Louisville's favorite son takes on Louisville in Purdue debut
INDIANAPOLIS -- Purdue coach Jeff Brohm has been a Louisville guy from birth.
He was Kentucky's Mr. Football Award winner in 1988 while attending Trinity High School. He played in 46 games and threw for more than 5,000 yards at Louisville, helping put his hometown school back in the national discussion. When Brohm's pro career ended, he returned to coach the Louisville Fire of AF2 and then rejoined his alma mater to help coach his brother, Brian.
So perhaps it's fitting that the next big chapter in Brohm's coaching career begins Saturday night in Indianapolis against, who else, No. 16 Louisville.
"I loved playing there and coaching there and living there," he said. "I admire all the accomplishments they've achieved, and look -- I cheer them on when we're not playing against them, just like everyone else from that area. But you know what, this is football, and this is a game. It's a great opportunity for us. I think that Purdue is where I'm at. It's where I want to be."

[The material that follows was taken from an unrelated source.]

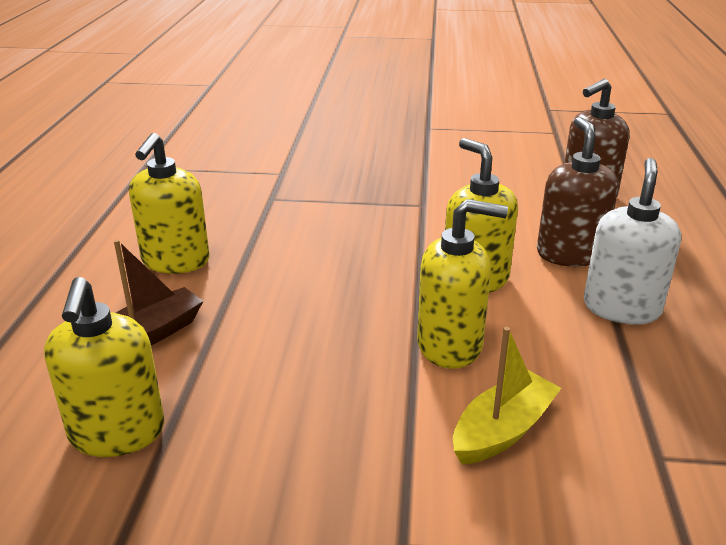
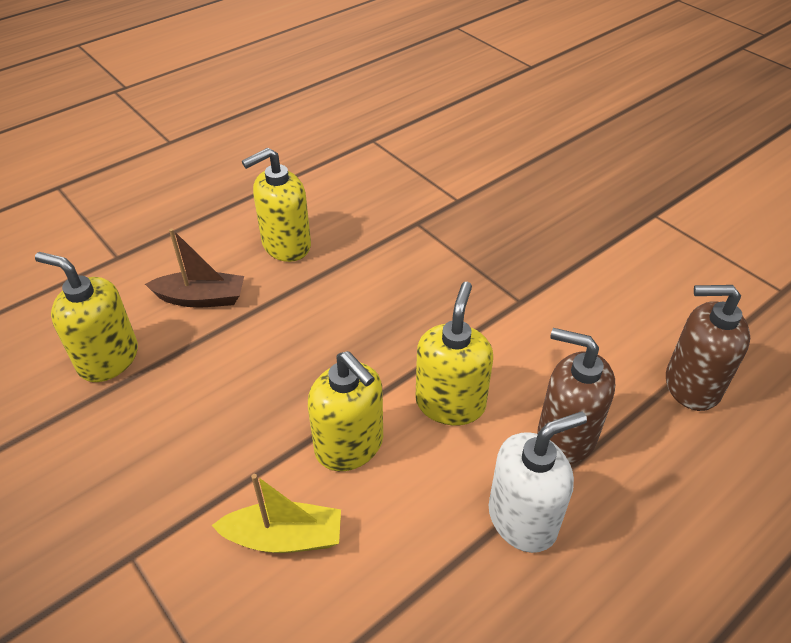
camera: 45 degrees right, 15 degrees up
(117, 433) = (108, 359): yellow soap dispenser -> yellow soap dispenser turned 75 degrees clockwise
(570, 254) = (565, 436): brown soap dispenser -> brown soap dispenser turned 105 degrees counterclockwise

Nobody doubts Brohm's loyalty to his new employer.
But outside the program, no coach in America knows the Cardinals better.
Brohm raves about Lamar Jackson , the dynamic Heisman Trophy-winning quarterback. He respects coach Bobby Petrino's winning ways. And, of course, Brohm realizes this may be the greatest period of Cardinals football in more than a quarter-century that didn't include a Brohm.
On Saturday, Brohm, his brothers (who also work on Purdue's staff) and probably their parents will be decked out in gold, staring across the field at a sea of red and white.
It will be a strange day, indeed -- and not just for the Brohms.
"I'm excited for Jeff," Petrino said. "Like I said, they were all at (my daughter) Katie's wedding this summer and it was great to see him. Other than that, I haven't thought at all about him. He's the enemy now."
Brohm knows how challenging this season opener will be.
Purdue is trying to snap a seven-game losing streak against a foe that spent most of last season in playoff contention and wound up sharing the ACC Atlantic Division title with Clemson. But a late-season loss at Houston started a three-game swoon.
Now, in front of a national television audience, the Cardinals are hoping for a fresh start -- at the expense of Louisville's favorite son.
"We need to try to build this program and build a good football team," Brohm said. "I think, when you're playing good opponents, it's going to help you build a good football team. This game will measure us right off the bat."
Here are some other things to watch Saturday:
QB CAROUSEL: David Blough looked like a sure bet to end Purdue's revolving door at quarterback until he hurt his right shoulder in an Aug. 12 scrimmage. Now he's a game-time decision after being cleared for full practice Sunday. If Blough does start, he will be the first Boilermakers quarterback to start consecutive season openers since Curtis Painter in 2007 and 2008.
ACTION JACKSON: Jackson should continue climbing the school's career charts this weekend. He needs three TD passes to surpass Washington Redskins coach Jay Gruden for No. 5 all-time, 69 yards rushing to pass Frank Moreau for No. 5 and 193 yards to pass Howard Stevens for No. 4. Another encouraging sign for Jackson: Purdue has faced a reigning Heisman winner only one other time -- Archie Griffin in 1975, when he won his second straight trophy.
FRESH START: Brohm and his staff won't be the only newcomers on the field for the Boilermakers. As many as 10 first-time starters could be in the lineup, and Brohm has said two true freshmen will play -- receiver KeyRon Catlett and tight end Darius Pittman.
ALL TIED UP: Louisville is 11-11-1 all-time in neutral site games, including 10-10-1 in bowl games. Strangely, the Cardinals and Boilermakers are tied, too, at 0-0-1 following a 22-22 tie in 1987. Gruden was the Cardinals' starting quarterback that day.
HELMET STICKER: Purdue plans to honor Bob DeMoss with a helmet sticker after the former quarterback, coach and longtime administrator died July 23. He was 90. DeMoss burst onto the scene as a freshman quarterback, helping Purdue win its first five games in 1945. He was the primary quarterback through 1948 then returned to campus two years later as an assistant coach. DeMoss spent the next 42 years, including three as head coach, on campus. He recruited Len Dawson, Bob Griese and Gary Danielson and was the most recent ex-quarterback to coach the Boilermakers -- until Brohm was hired.